While some attest that the area is a bit dodgy at night, this rough barrio is home to two major tourist attractions: the famed colorful Caminito street filled with the work of artists, and La Bombonera, the stadium of the world-renowned Boca Juniors fútbol club and its insane fanbase.
Wander the cobblestone streets and head out before dark.
Related tour: Highlights of Buenos Aires
23. Dinner at a Supper Club or Drinks at a Speakeasy
The underground dining and drinking scene in Buenos Aires is becoming huge.
These “closed door” restaurants offer an intimate dining experience to guests and have a limited number of seatings available.
They provide a dinner party atmosphere – you’ll likely be seated with strangers around a communal table.
These places began around the year 2001 when the economic crisis and resulting tourism boom gave chefs the idea to open up their homes to diners.
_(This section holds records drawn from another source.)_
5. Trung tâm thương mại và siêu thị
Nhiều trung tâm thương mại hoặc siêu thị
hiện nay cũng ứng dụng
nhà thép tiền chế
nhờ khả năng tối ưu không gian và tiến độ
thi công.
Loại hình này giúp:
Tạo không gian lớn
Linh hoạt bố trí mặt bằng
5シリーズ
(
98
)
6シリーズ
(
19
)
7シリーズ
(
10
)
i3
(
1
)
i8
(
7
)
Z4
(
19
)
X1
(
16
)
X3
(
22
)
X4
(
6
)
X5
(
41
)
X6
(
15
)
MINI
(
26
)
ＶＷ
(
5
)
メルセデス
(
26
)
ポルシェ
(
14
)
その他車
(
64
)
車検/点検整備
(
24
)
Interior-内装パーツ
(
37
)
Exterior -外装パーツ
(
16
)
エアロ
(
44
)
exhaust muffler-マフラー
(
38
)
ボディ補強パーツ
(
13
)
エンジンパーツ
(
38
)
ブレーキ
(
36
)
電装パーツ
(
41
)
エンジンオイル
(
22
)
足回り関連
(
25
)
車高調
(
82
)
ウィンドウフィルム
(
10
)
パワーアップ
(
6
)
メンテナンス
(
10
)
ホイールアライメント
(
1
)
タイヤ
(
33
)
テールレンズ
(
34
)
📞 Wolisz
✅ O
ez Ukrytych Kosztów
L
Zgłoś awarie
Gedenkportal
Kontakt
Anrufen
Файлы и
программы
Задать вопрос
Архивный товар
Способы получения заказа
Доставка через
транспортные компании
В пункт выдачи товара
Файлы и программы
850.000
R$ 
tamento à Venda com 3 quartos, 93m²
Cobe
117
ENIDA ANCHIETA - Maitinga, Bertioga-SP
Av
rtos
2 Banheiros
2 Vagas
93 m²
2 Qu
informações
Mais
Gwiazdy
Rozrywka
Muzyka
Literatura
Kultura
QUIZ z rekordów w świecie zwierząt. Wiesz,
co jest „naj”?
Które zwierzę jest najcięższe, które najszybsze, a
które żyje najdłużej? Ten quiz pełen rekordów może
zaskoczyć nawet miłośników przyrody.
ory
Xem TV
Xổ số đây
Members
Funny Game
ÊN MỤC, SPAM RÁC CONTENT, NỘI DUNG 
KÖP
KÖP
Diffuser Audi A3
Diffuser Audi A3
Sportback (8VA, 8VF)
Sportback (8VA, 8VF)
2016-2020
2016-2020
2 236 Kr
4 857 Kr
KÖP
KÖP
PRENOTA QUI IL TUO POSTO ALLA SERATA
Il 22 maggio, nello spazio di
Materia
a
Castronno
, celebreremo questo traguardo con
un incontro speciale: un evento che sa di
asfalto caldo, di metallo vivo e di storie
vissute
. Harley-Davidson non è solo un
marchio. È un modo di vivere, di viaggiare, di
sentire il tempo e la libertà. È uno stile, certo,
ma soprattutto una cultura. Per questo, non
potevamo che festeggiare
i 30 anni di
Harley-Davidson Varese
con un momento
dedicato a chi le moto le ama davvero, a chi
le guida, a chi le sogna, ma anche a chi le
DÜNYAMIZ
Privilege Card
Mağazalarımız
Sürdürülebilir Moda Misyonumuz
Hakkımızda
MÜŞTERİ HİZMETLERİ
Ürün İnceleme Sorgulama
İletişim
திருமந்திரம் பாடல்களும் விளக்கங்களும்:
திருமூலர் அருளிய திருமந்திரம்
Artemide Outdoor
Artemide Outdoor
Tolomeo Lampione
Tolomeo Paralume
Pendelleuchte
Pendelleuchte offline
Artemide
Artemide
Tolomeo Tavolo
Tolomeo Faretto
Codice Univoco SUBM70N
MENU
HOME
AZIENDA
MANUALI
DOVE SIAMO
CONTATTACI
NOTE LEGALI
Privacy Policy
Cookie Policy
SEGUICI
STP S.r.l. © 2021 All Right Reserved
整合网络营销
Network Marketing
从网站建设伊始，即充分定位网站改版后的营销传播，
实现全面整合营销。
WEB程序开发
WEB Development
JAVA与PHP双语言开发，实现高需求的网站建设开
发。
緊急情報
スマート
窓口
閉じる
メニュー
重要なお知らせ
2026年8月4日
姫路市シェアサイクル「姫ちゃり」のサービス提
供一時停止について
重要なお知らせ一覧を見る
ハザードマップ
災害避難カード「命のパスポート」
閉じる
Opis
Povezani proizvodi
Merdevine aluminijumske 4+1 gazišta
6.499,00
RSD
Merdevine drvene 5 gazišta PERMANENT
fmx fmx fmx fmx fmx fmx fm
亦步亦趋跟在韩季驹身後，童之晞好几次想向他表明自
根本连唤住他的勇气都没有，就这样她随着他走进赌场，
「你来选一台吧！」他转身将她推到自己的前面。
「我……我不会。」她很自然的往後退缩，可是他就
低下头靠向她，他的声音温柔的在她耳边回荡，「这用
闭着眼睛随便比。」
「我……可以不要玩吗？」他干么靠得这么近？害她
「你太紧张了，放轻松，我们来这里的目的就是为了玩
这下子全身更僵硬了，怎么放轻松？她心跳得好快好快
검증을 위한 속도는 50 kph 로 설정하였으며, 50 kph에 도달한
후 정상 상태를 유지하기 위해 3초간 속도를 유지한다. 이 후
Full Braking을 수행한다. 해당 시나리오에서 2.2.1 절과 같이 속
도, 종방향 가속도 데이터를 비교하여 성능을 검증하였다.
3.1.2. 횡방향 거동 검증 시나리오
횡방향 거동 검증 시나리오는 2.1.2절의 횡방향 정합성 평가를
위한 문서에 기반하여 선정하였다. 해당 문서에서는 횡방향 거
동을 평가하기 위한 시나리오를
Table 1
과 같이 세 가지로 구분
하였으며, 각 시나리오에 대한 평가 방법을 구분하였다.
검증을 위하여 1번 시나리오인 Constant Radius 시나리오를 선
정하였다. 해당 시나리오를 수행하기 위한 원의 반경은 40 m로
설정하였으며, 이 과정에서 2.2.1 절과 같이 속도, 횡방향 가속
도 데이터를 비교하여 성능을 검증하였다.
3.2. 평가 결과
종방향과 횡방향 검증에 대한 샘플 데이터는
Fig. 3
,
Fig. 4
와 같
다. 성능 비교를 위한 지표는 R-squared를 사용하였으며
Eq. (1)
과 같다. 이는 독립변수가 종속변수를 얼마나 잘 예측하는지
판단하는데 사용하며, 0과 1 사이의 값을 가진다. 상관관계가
Casa Saltshaker and Casa Felix are two of the most well-known puerta cerrada restaurants in the city.
But if you’d just like to have a drink while feeling sneaky, check out Victoria Brown Bar, located behind a secret entrance in a cafe in Palermo Viejo.
Or try the romantic and exclusive Ocho7Ocho, hidden beyond two unassuming wooden doors in Villa Crespo.
24. El Zanjón de Granados
El Zanjón de Granados was something of an amazing archeological find.
If you want a true time capsule experience, head underground in the San Telmo neighborhood.
Guests enter through a house that was built in the 1830s and venture down through a labyrinth of brick tunnels that were once walled off and buried.
When the homeowner purchased the land in the 1980s, he intended to build a restaurant before discovering the maze of tunnels beneath.
Restoring it became a labor of love, and now he offers tours to visitors who love architecture or want to understand the beginnings of the city.
Some historians have surmised that the first settlement of Buenos Aires in 1536 was located in this spot.
25. Become a Gaucho for a Day
You know you want to. Head outside the city into the plains (“Las Pampas”) to a local ranch (an “estancia”) for an afternoon of grilled meats, horseback riding, and gaucho performances.
Don’t worry, there should be plenty of red wine too.
These experiences are easy to arrange with transportation to and from the city included.
Guests get to watch traditional folklore performances, dancing, singing, and expert horseriding demonstrations.
If you fancy it, you can take a ride on one of the horses yourself, and then you can dig into a platter of assorted meats from steak to chicken to sausages, including the local specialty blood sausage or morcilla.